_所给文本_.
/---
分类:文史论文 时间:2018-04-10

  城市化建设进程中经济社会结构也在发生着改变,促使民族艺术的发展也应紧跟时代的潮流,在如今的城市化进程中,跨地域的民族社会文化认同也在发生改变,本文就结合城市化进程中的民族艺术发展形态进行研究,发现民族艺术社会文化的多样性,彰显民族艺术生命力。

  关键字:城市化,民族艺术,文化认同

民族艺术研究

  艺术是社会现实的反映,城市化进程中民族艺术的发展和使命担当是民族艺术社会文化认同的驱动力。少数民族群众对民族艺术的创造和发展过程中不断注入自身民族情感和民族特色,使特定民族建筑艺术在城市化过程中成为寄托群体情感和传输民族认同的纽带。

  一、城市化进程中民族艺术的存在挖掘

  城市化进程中少数民族群众自身对本民族艺术的革新和社会转型过程中对民族艺术的抛弃、及民族地区城市化过程中民族艺术的机构性一并构成了城市化进程中民族艺术的存在。就民族艺术的存在样态而言:城市化进程中装饰性民族艺术的运用、城市化进程中建筑性民族艺术的体现、城市化进程中民族工艺艺术的移植及民族非物质文化艺术的泛城市化表现成为城市化进程中民族艺术存在的基本样态。
\---
_记录信息_.
/---
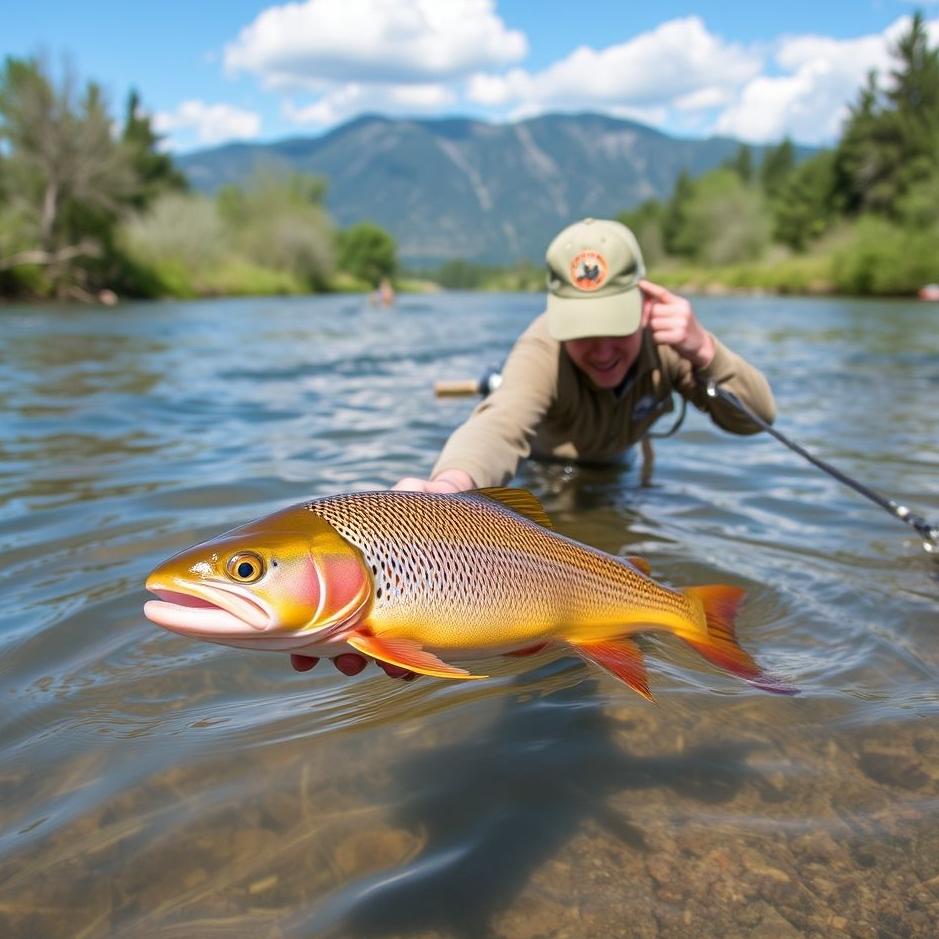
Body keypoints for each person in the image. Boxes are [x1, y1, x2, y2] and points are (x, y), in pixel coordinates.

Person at [292, 217, 775, 679]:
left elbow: (757, 418)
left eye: (615, 325)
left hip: (619, 475)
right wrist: (447, 488)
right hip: (545, 478)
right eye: (582, 330)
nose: (602, 347)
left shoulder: (674, 343)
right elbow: (499, 424)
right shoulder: (541, 348)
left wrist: (706, 351)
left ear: (647, 305)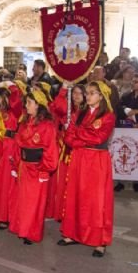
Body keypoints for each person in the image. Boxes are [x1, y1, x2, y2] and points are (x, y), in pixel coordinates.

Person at [58, 81, 116, 257]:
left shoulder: (108, 116)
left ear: (101, 96)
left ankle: (99, 240)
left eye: (92, 93)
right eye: (88, 93)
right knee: (75, 196)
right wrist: (82, 135)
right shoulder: (79, 113)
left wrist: (79, 133)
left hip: (97, 161)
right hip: (79, 158)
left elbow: (98, 138)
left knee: (96, 200)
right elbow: (68, 138)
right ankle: (73, 233)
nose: (87, 96)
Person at [9, 88, 58, 244]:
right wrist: (15, 164)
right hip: (24, 167)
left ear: (38, 105)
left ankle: (31, 232)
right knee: (23, 202)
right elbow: (18, 145)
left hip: (38, 168)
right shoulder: (24, 122)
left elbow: (50, 149)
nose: (26, 105)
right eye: (26, 102)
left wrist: (45, 170)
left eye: (29, 102)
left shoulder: (47, 125)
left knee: (35, 204)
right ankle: (22, 229)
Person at [47, 83, 87, 221]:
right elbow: (56, 106)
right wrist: (63, 88)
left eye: (79, 93)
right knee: (61, 180)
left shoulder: (87, 111)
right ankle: (60, 211)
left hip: (78, 149)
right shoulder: (68, 108)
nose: (76, 96)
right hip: (64, 148)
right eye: (74, 93)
\---
_题目详情_. 续写前面那篇论述城市化进程中民族艺术的论文,从其最后一句之后接着写下去。

_回答_.
  (一)城市化进程中装饰性民族艺术的运用

  城市化进程中装饰性民族艺术的运用是社会整体转型中城镇扩大发展所依赖的民族艺术方式之一。少数民族群众在宗教文化和乡约文化的洗礼中逐渐形成了特定的色彩艺术和抽象装饰符号等民族特色鲜明的装饰性民族艺术,城市化过程中民族艺术存在的原生态结构虽然不同程度上遭到肢解,但是世俗性装饰艺术基本上得以完整的延续。

  一是民族色彩装饰艺术的城市化过程中的运用,比如:南疆维吾尔族地区城市规划中色彩相对单一,主要以伊斯兰教所推崇的绿色为主,对红色、蓝色等暖色调色彩较为忌讳,简单朴素的色彩搭配勾勒着民族艺术在城市化过程的民族情感和民族认同的可视化承载。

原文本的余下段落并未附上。